Each line containing the string "beforeAll" should be copied out of the entries.
Top of TASK INPUT
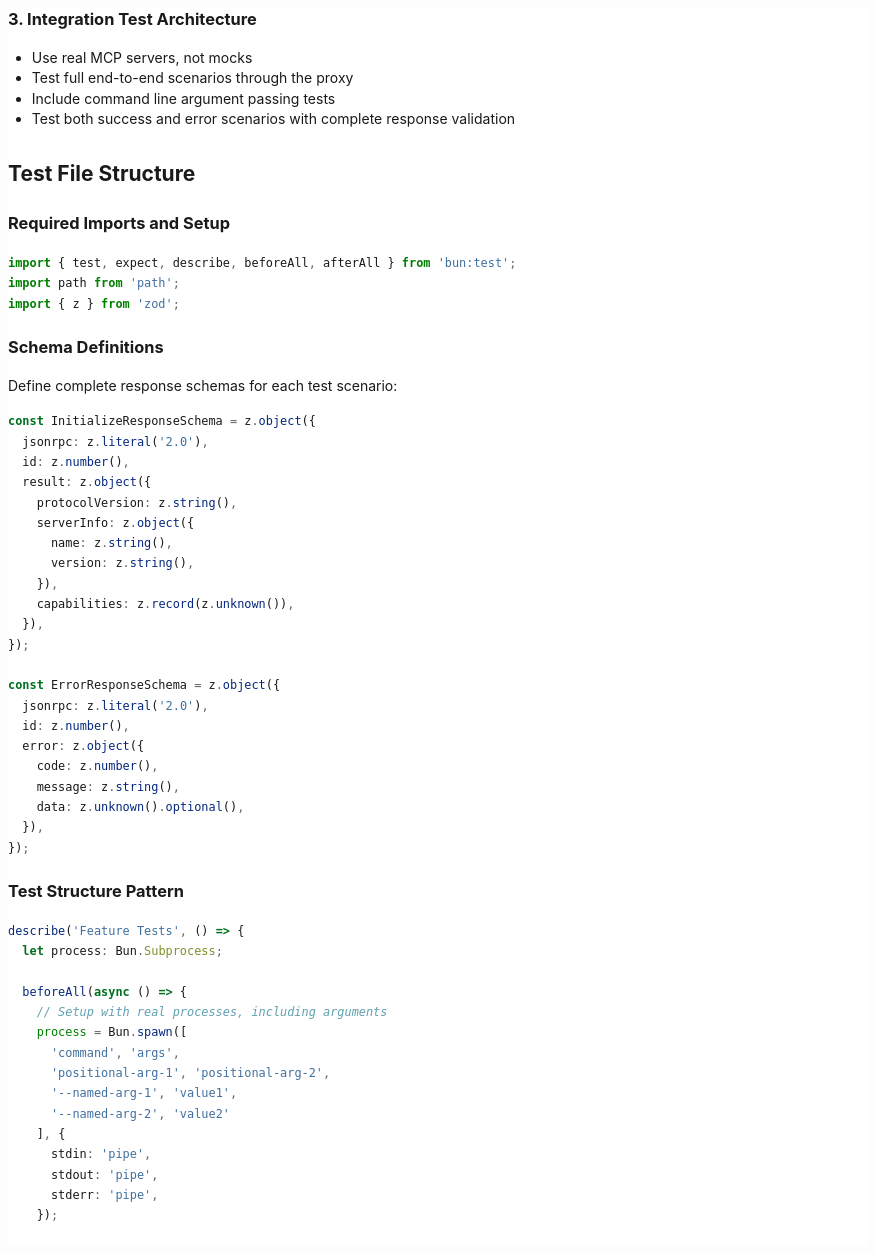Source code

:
 ```typescript
```

### 3. Integration Test Architecture
- Use real MCP servers, not mocks
- Test full end-to-end scenarios through the proxy
- Include command line argument passing tests
- Test both success and error scenarios with complete response validation

## Test File Structure

### Required Imports and Setup
```typescript
import { test, expect, describe, beforeAll, afterAll } from 'bun:test';
import path from 'path';
import { z } from 'zod';
```

### Schema Definitions
Define complete response schemas for each test scenario:

```typescript
const InitializeResponseSchema = z.object({
  jsonrpc: z.literal('2.0'),
  id: z.number(),
  result: z.object({
    protocolVersion: z.string(),
    serverInfo: z.object({
      name: z.string(),
      version: z.string(),
    }),
    capabilities: z.record(z.unknown()),
  }),
});

const ErrorResponseSchema = z.object({
  jsonrpc: z.literal('2.0'),
  id: z.number(),
  error: z.object({
    code: z.number(),
    message: z.string(),
    data: z.unknown().optional(),
  }),
});
```

### Test Structure Pattern
```typescript
describe('Feature Tests', () => {
  let process: Bun.Subprocess;
  
  beforeAll(async () => {
    // Setup with real processes, including arguments
    process = Bun.spawn([
      'command', 'args', 
      'positional-arg-1', 'positional-arg-2',
      '--named-arg-1', 'value1',
      '--named-arg-2', 'value2'
    ], {
      stdin: 'pipe',
      stdout: 'pipe', 
      stderr: 'pipe',
    });
    
```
Bottom of TASK INPUT
**SOLUTION FOR THIS PROBLEM**:
import { test, expect, describe, beforeAll, afterAll } from 'bun:test';
  beforeAll(async () => {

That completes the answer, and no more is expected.